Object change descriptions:
___
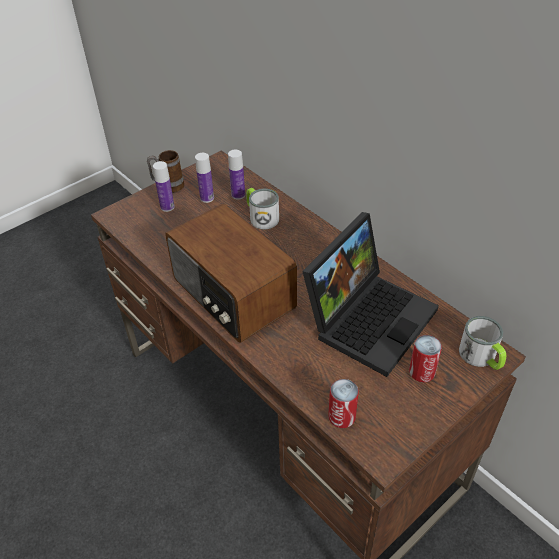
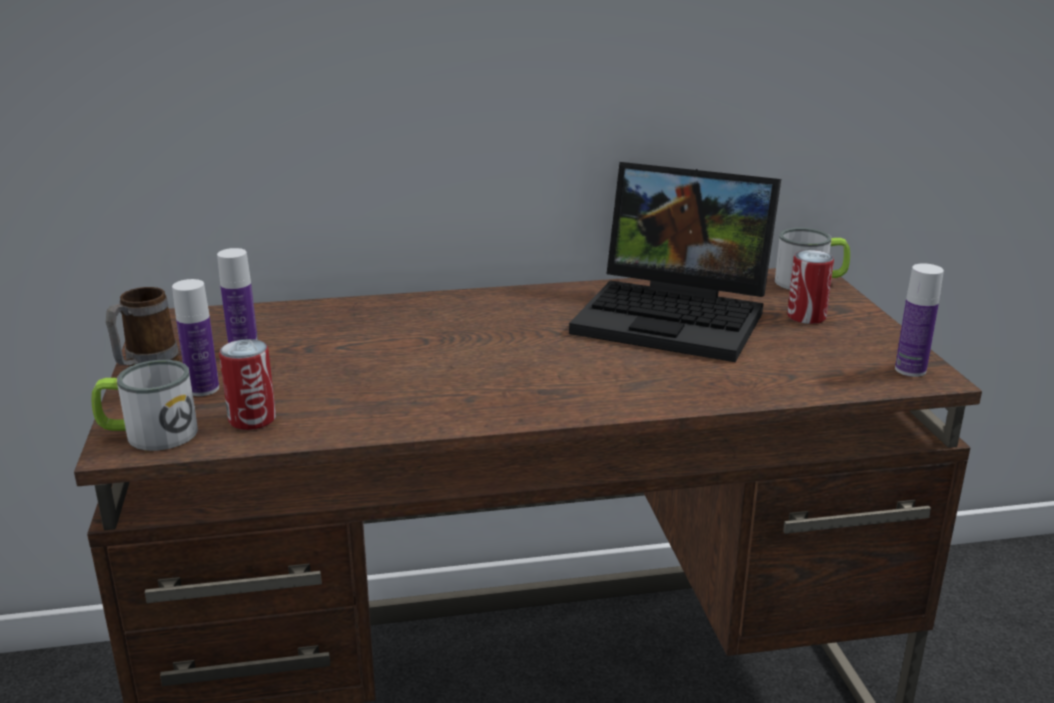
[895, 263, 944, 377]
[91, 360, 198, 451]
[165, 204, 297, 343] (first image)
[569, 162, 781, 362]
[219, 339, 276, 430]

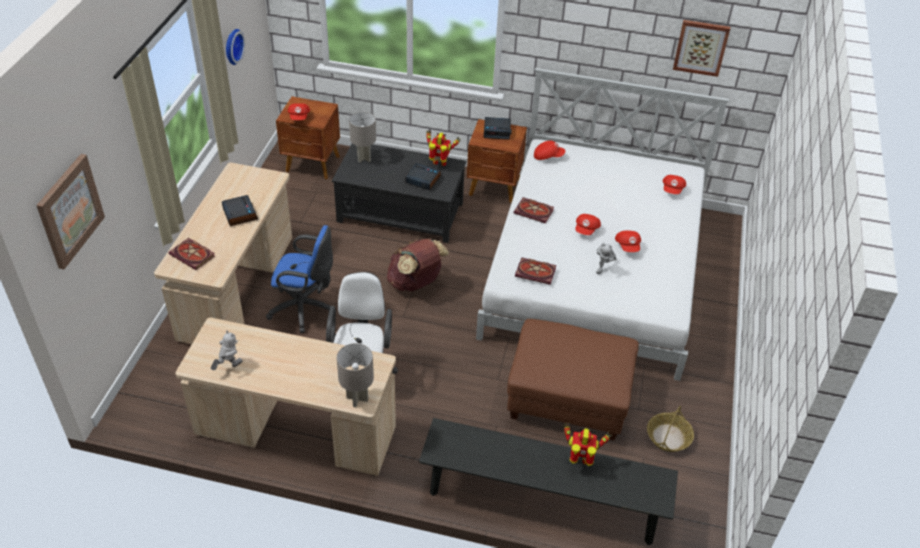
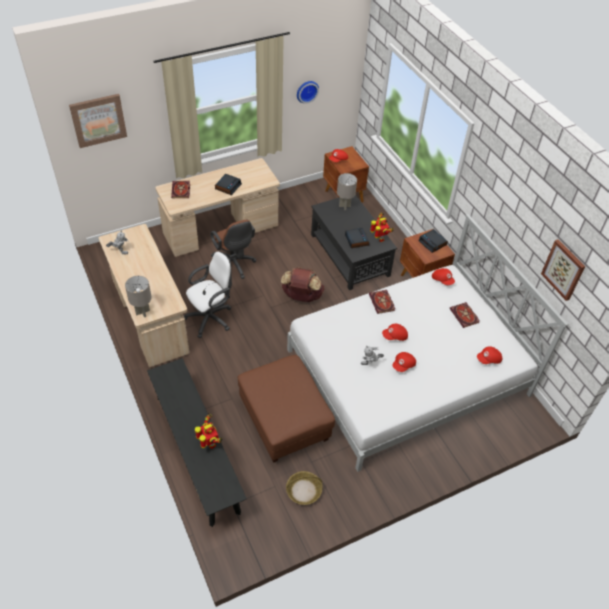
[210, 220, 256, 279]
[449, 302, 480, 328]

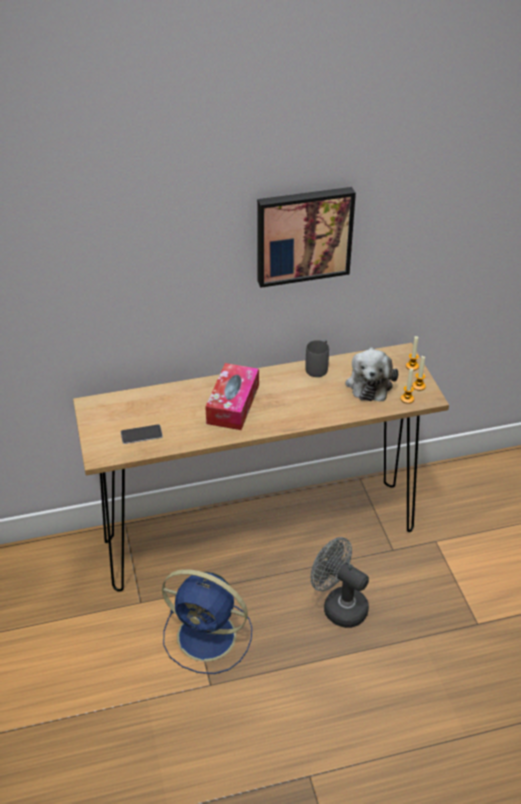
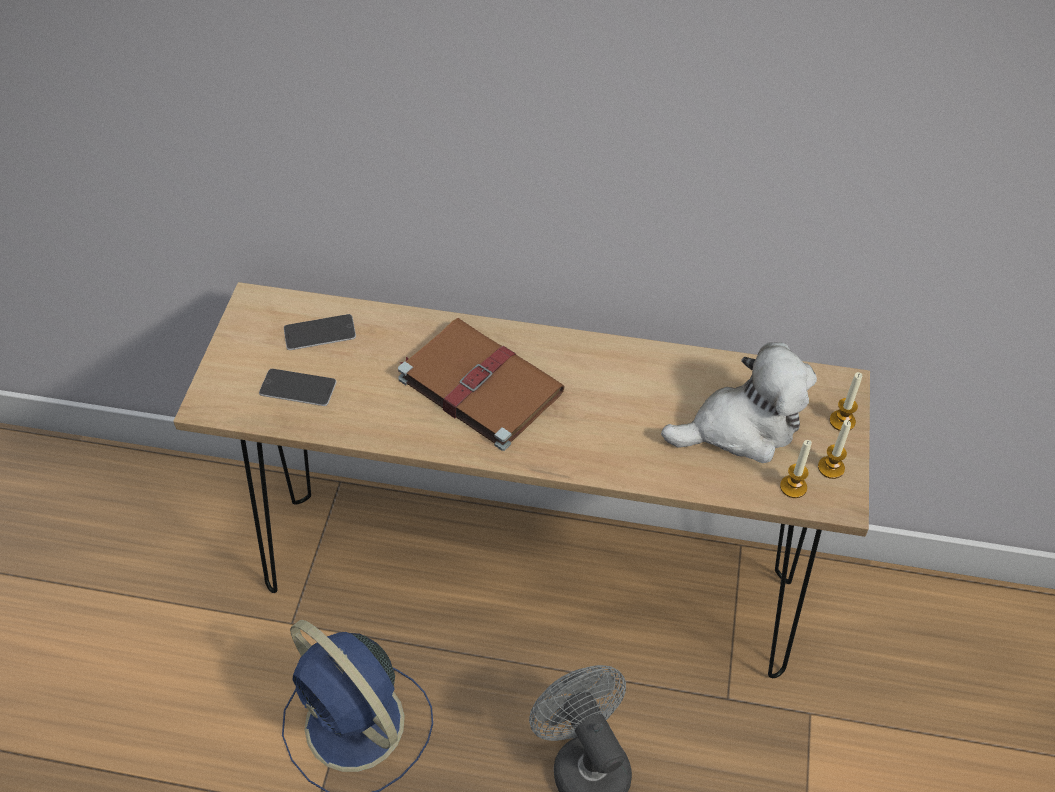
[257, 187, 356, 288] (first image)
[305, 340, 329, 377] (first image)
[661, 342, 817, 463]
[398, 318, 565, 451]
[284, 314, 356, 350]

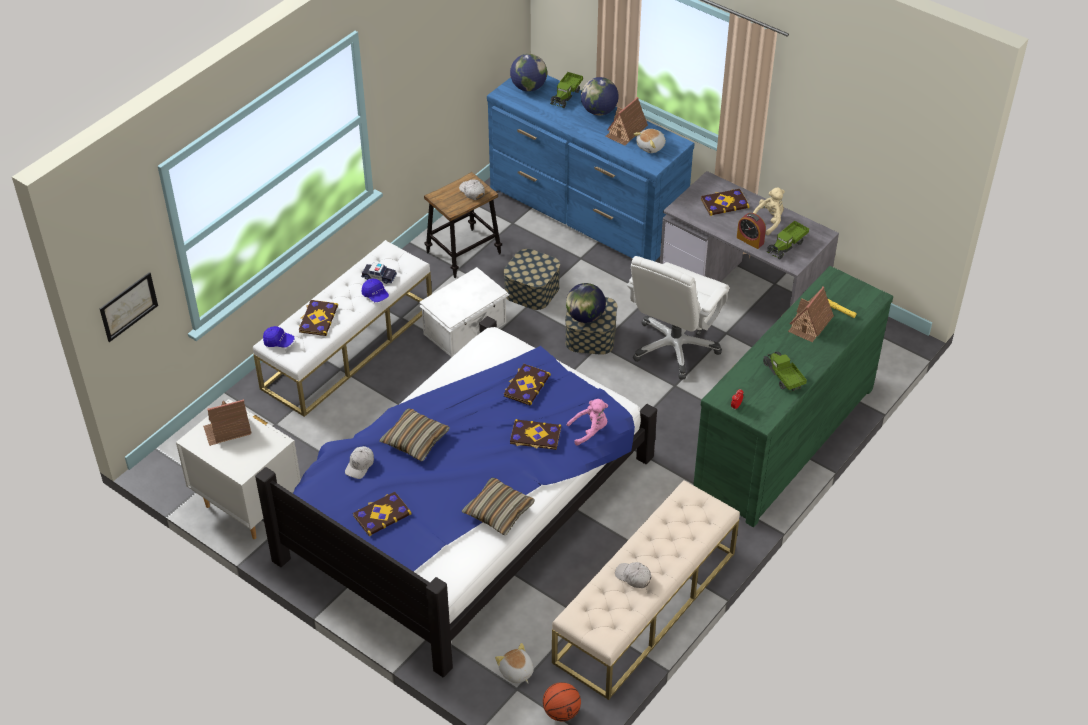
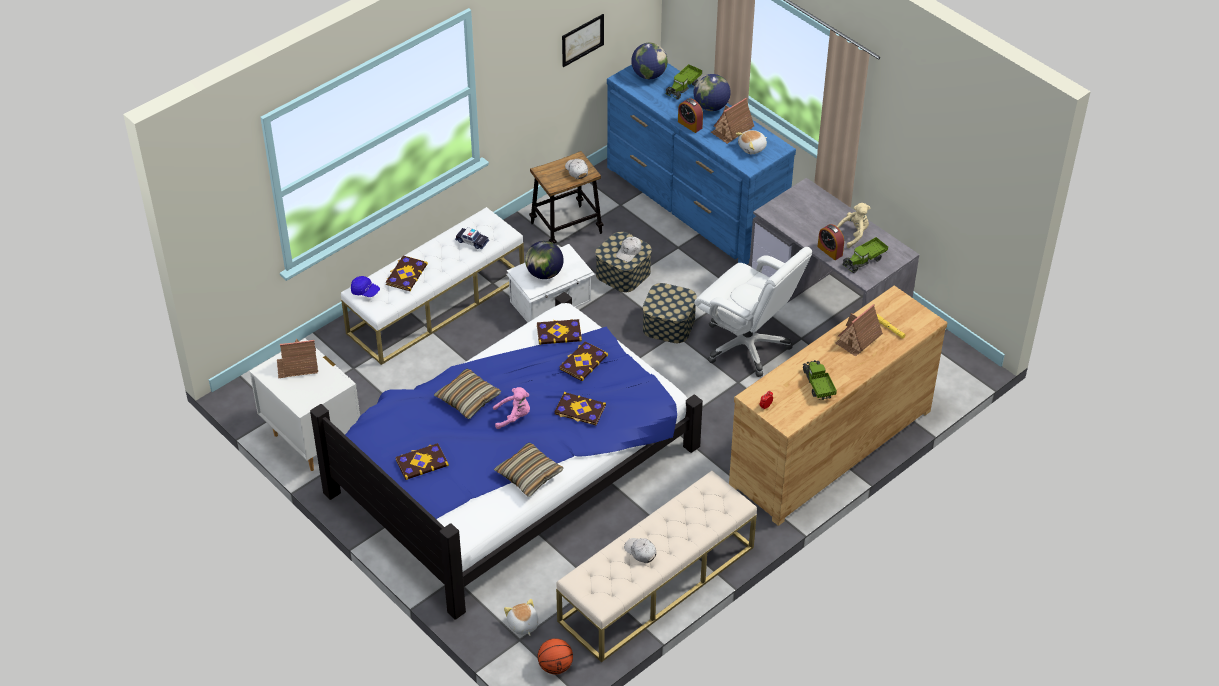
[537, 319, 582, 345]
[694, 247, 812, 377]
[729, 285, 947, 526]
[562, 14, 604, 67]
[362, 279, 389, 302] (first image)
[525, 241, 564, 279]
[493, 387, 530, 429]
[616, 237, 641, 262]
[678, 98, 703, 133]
___
Your copy should match the records word for word, with the pictures removed.

[895, 263, 944, 377]
[91, 360, 198, 451]
[165, 204, 297, 343] (first image)
[569, 162, 781, 362]
[219, 339, 276, 430]

[210, 220, 256, 279]
[449, 302, 480, 328]

[257, 187, 356, 288] (first image)
[305, 340, 329, 377] (first image)
[661, 342, 817, 463]
[398, 318, 565, 451]
[284, 314, 356, 350]

[537, 319, 582, 345]
[694, 247, 812, 377]
[729, 285, 947, 526]
[562, 14, 604, 67]
[362, 279, 389, 302] (first image)
[525, 241, 564, 279]
[493, 387, 530, 429]
[616, 237, 641, 262]
[678, 98, 703, 133]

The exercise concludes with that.